KM: One of the things that people were excited about with MACRA is that [it] got rid of the Sustainable Growth Rate (SGR). Which was good because the estimation was over the next few years, if that hadn't gone away primary-care doctors could have seen reimbursements go down by 20 percent. So hopefully the passing of MACRA will supposedly make things a little bit better. I mean, it is going to use a lot of things that already exist. So while the Physician Quality Reporting System (PQRS), value-based payments, Meaningful Use [are ending as individual programs], none of that is really going away.

They are all just kind of being consolidated into one program. And I think that is where people are becoming concerned that this is just throwing lipstick on a pig. This is not necessarily going to be the big change that we need. And it really does remain to be seen.

PP: What will physicians need to do to meet quality metrics so they can receive incentive payments from Medicare?

KM: Doctors are going to be able to pick between two tracks: this Merit-Based Incentive Payment System (MIPS) and then these Alternative Payment Models (APMs). MIPS has a lot of things that are based on Meaningful Use and PQRS - these are kind of geared at people who have already achieved Patient-Centered Medical Home (PCMH) status. Theoretically they are already doing some of these things. It's going to include some clinical practice things, but it is not clear how that ultimately is going to work. But there is going to be this threshold, where if you achieve above this threshold you can get a positive payment adjustment, and if you get below that threshold you can get a negative payment adjustment. So there is this concern that doctors are not meeting whatever threshold will be, and we don't know what those metrics are yet. We know [CMS will] start counting in 2019, but they've already suggested that they are going to use data before 2019. We don't know what they are looking at, but it's what we are going to be judged on. So there are a lot of concerns about how that will work. You are going to need a certain number of Medicare payments and a certain volume, again not a lot of things defined. So there's just a lot of concerning things involved with that. 

PP: How will choosing the APM track differ from choosing MIPS?

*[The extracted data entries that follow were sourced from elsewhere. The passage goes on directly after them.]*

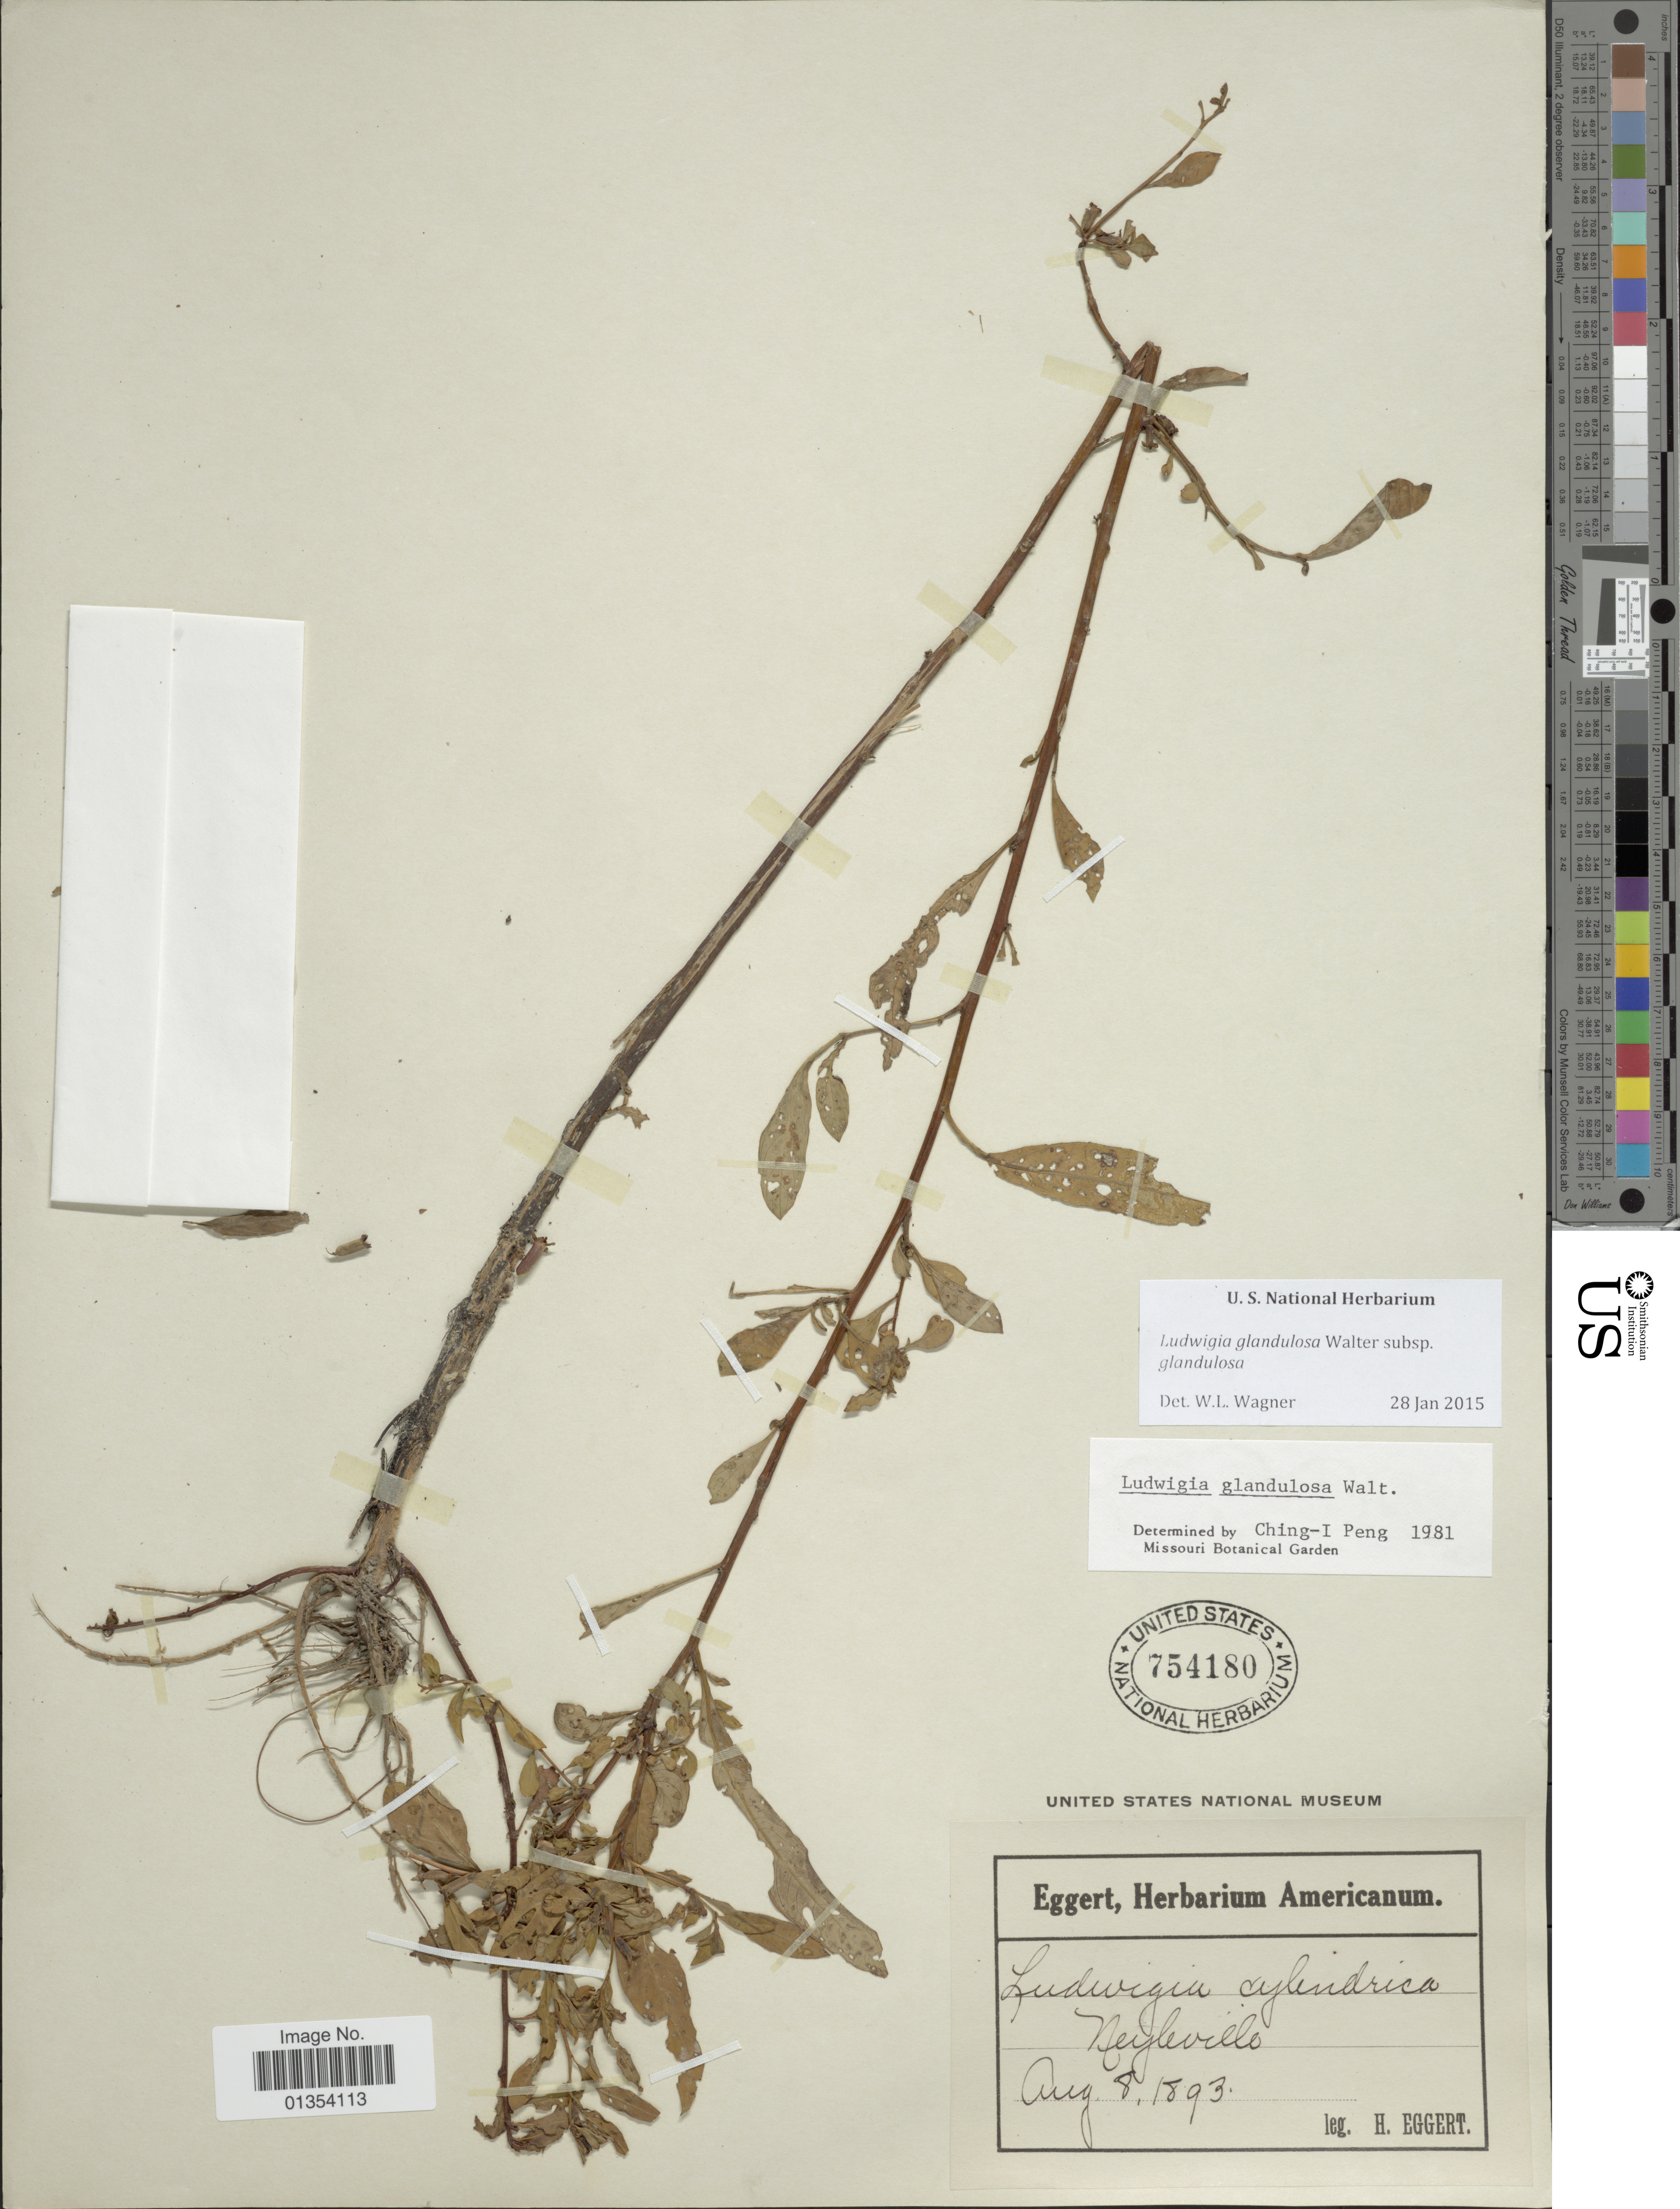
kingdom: Plantae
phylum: Tracheophyta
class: Magnoliopsida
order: Myrtales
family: Onagraceae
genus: Ludwigia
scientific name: Ludwigia glandulosa subsp. glandulosa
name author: Walter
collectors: H. Eggert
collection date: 1893-08-08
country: United States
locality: Neyleville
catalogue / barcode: US 754180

KM: The APM, I don't understand that quite as much, but [CMS is] looking at things like the Medicare Shared Savings Programs, like Accountable Care Organizations (ACOs). I'm currently in an ACO. The hospital that I work with has partnered up with another hospital in the area to form this ACO. It's not real clear that it works well. There are a lot of challenging aspects to an ACO, you have to maintain certain quality metrics, while saving money, and maintaining a certain patient satisfaction rate. And if you don't do all three of those things, you don't get to share in the savings that you would otherwise get to share in. It just gets to be a lot to it, so I think that's a lot of the concerns; what is that ultimately going to mean and how are we going to do it. And not feeling like ... doctors already feel like they have no control over this, so this just makes it a little bit more complicated.